Supplied material:
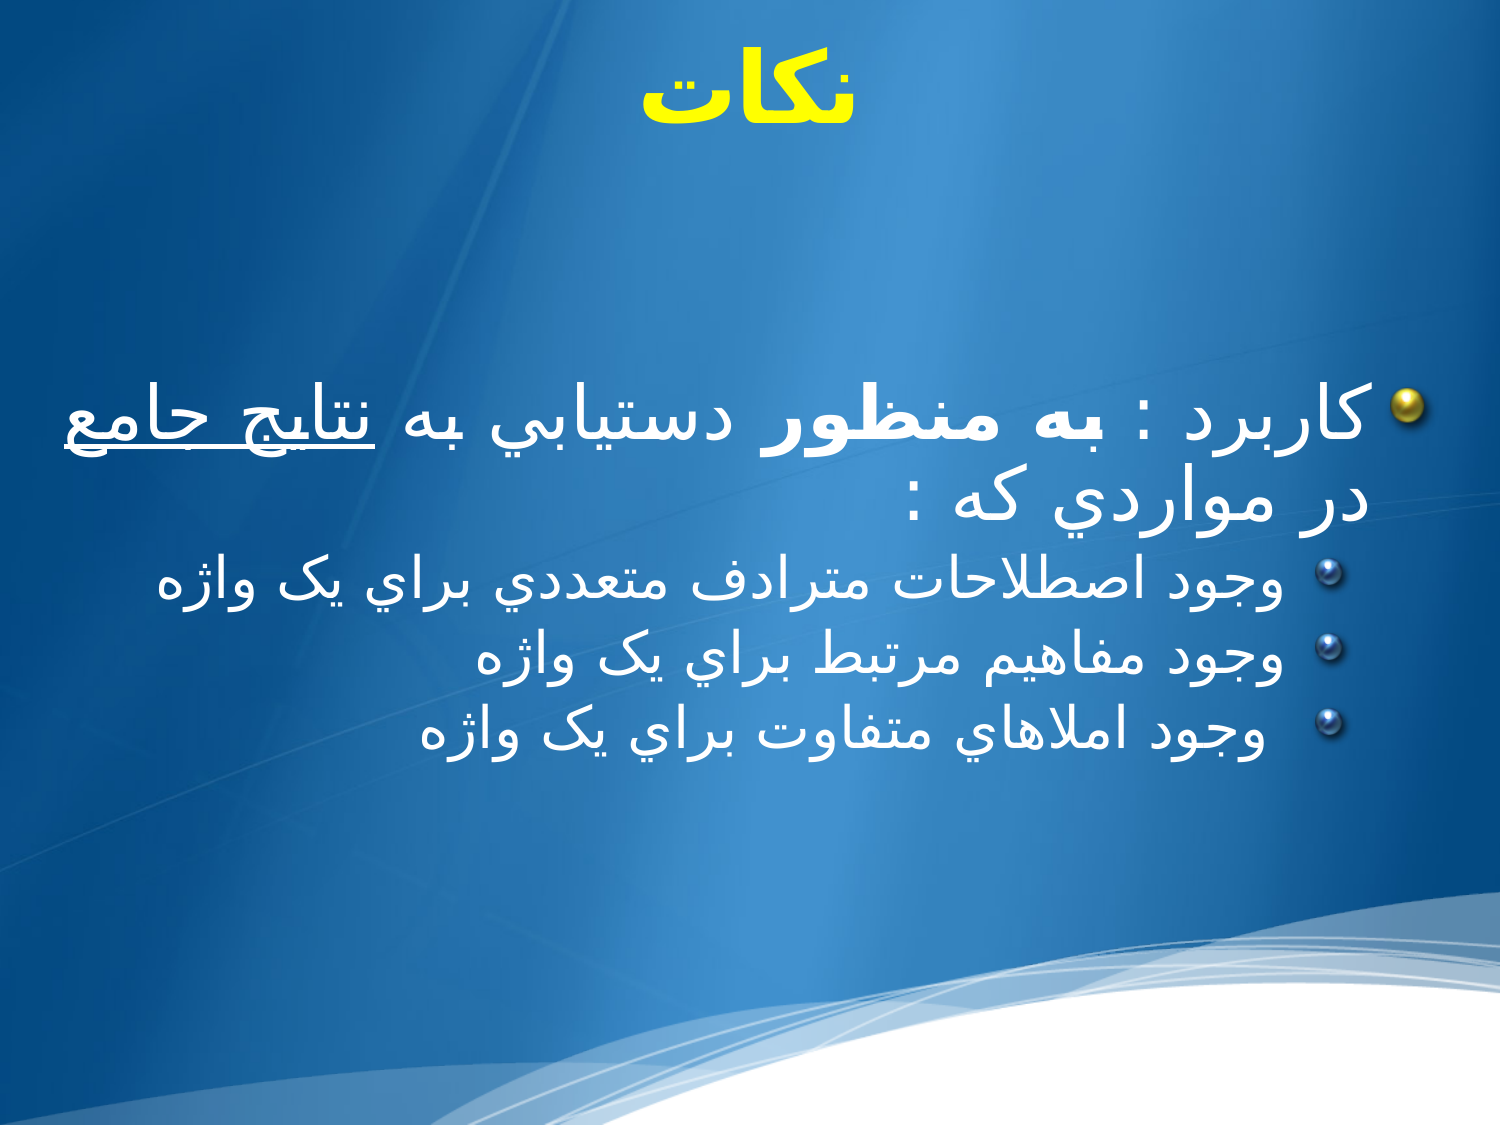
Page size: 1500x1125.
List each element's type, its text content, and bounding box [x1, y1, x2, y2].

list کاربرد : به منظور دستيابي به نتايج جامع در مواردي که : وجود اصطلاحات مترادف متعددي براي يک واژه وجود مفاهيم مرتبط براي يک واژه وجود املاهاي متفاوت براي يک واژه [62, 374, 1438, 738]
picture [0, 0, 1500, 1125]
title نکات [62, 37, 1438, 150]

Exercise prompt: The line with "List each element's" and all lines after it through the end of the data above: write these out exactly and add nothing.

Final answer:
List each element's type, its text content, and bounding box [x1, y1, x2, y2].

list کاربرد : به منظور دستيابي به نتايج جامع در مواردي که : وجود اصطلاحات مترادف متعددي براي يک واژه وجود مفاهيم مرتبط براي يک واژه وجود املاهاي متفاوت براي يک واژه [62, 374, 1438, 738]
picture [0, 0, 1500, 1125]
title نکات [62, 37, 1438, 150]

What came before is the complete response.